Task goal:
Using the trial excerpt below, answer each question.
(a) Which two men did Ms Elcock and Ms Brudenell say they entrusted with raising the money?
(b) What sum did they undoubtedly receive?
(c) How did they explain prospective buyers viewing the property?
-------- Page excerpt --------
The case which Ms Elcock and Ms Brudenell advanced at trial was that they did not intend to sell the property at all; what they wanted to do so was to buy an adjacent property but they needed to raise money for that purpose. They entrusted the raising of the money to two men referred to as Adam and Kwame, who were to remortgage 2, Collinwood Gardens in order to finance the new purchase. That is how they explained their undoubted receipt of £237,811, although they never identified the lender and produced no documents relating to the alleged loan. They accepted that they had instructed estate agents to market the property under a contract which entitled the agents to commission on sale and that a number of prospective buyers had viewed the property on the understanding that it was for sale. But they explained that by saying that the unidentified private lenders wanted to satisfy themselves that the property was saleable. They said that they had been defrauded by Adam and Kwame, who made it appear as if they had entered into a sale of the property. The signatures on the TR1 could be explained either on the basis that some unknown persons impersonated them at the signing and forged their signatures, or that Mr Ruwala witnessed a pre-signed TR1 bearing forged signatures which were slipped to him by Kwame while they were in the room, or that they signed the document thinking that it was something else.
-------- Records --------
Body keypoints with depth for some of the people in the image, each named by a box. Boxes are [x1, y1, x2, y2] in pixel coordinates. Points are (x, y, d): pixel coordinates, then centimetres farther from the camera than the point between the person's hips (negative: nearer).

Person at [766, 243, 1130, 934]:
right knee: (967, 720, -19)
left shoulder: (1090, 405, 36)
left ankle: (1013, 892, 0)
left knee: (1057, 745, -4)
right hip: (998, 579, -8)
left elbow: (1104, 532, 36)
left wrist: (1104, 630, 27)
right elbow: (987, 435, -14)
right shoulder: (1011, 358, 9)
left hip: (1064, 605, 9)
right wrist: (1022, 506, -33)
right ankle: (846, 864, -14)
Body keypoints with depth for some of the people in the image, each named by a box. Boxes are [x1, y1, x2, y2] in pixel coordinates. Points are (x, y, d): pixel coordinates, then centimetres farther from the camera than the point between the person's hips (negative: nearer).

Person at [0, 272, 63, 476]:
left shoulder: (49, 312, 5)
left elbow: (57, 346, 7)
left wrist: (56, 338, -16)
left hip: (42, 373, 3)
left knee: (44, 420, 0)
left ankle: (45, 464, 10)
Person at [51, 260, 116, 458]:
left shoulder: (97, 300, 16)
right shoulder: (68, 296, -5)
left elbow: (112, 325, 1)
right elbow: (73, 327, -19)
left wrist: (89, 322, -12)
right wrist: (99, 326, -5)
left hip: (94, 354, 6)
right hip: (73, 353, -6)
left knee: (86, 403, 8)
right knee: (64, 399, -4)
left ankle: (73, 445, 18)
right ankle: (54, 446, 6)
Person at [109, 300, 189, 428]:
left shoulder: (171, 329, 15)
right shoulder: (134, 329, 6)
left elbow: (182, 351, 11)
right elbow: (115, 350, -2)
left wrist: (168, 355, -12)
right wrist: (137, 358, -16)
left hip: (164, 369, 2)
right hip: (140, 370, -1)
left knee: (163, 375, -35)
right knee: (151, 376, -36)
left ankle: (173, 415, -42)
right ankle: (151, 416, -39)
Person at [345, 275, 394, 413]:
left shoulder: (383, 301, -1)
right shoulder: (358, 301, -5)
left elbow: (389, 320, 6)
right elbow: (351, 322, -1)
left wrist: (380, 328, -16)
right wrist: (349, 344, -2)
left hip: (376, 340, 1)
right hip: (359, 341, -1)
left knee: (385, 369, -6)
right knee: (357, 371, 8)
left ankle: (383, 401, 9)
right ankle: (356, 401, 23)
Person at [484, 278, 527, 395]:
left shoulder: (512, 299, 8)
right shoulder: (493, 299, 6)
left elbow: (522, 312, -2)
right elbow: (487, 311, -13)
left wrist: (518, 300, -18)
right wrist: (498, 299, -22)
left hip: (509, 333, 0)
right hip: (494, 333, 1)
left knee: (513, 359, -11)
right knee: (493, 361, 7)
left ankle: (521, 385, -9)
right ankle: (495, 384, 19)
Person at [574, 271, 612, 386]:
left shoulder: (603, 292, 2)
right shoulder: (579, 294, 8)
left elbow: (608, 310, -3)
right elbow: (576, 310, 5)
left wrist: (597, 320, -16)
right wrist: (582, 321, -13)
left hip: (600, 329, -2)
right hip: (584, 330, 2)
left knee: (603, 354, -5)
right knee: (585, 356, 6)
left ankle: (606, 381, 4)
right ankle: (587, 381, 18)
--------
Exercise result:
(a) Adam and Kwame.
(b) £237,811.
(c) They said the unidentified private lenders wanted to satisfy themselves that the property was saleable.